Bukan Blessing in Disguise
Selasa, 30 Juni 2009 – 22:24 WIB
Untunglah, kemudian hanya dipatok 20%. Sekiranya ditetapkan minimal 30%, kala itu Demokrat berencana akan membawa kasus itu kepada seluruh rakyat Indonesia. Diduga rakyat akan punya hati dan menolak si kuat yang menginjak si lemah. Bahkan akan membuat rakyat tidak simpati kepada partai besar karena di Indonesia umumnya orang lebih suka yang proporsional, moderat dan tidak ekstrim. Artinya, Demokrat rada gamang juga jika syarat minimal 30% itu ditetapkan oleh DPR.
Nah, secara tak terduga Demokrat malah meraih suara 20-an% pada Pemilu 2009 dari target hanya 15%. Kepercayaan diri Demokrat makin kokoh karena jumlah total suara partai-partai pendukung SBY-Boediono malah di atas 50%. Berbagai polling juga masih menunjukkan “keperkasaan” duet SBY-Boediono, sehingga kemudian muncullah iklan “satu putaran” yang ramai diperdebatkan.

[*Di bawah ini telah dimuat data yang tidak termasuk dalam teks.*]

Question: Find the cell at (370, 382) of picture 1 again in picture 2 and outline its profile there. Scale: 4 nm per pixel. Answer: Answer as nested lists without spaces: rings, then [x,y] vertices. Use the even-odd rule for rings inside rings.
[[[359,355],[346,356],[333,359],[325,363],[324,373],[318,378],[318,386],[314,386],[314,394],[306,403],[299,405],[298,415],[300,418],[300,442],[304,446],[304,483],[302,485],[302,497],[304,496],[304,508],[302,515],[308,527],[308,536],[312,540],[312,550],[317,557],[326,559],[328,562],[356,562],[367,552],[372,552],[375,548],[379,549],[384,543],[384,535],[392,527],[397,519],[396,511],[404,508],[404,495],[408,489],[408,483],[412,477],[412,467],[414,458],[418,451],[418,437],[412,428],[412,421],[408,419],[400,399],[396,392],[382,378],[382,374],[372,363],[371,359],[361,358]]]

Dengan kata lain ada semacam blessing in disguise.
Padahal sekiranya semua pihak menyetujui persyaratan minimal 30%, barangkali, hanya dua pasangan Capres-Cawapres saja yang muncul, sehingga otomatis akan membuat Pilpres cenderung hanya satu putaran. Maknanya, Pilpres satu putaran menjadi sangat konseptual, dan bisa diikuti dengan penentuan anggaran yang tentu saja lebih efisien. Bukan karena faktor kemendadakan, dan apalagi sebagai ikhtiar untuk mempengaruhi pencontreng.
Jika kini wacana pilpres satu putaran marak memang berbagai hal bisa menjadi penyebabnya. Mungkin saja karena kandidat yang tadinya yakin elektabilitasnya tinggi sekarang menunjukkan tren menurun secara alot walau tak drastis. Nah, wacana itu pun dilontarkan, yang mau tak mau tampak sebagai ikhtiar, yang itu tadi: mempengaruhi para pencontreng.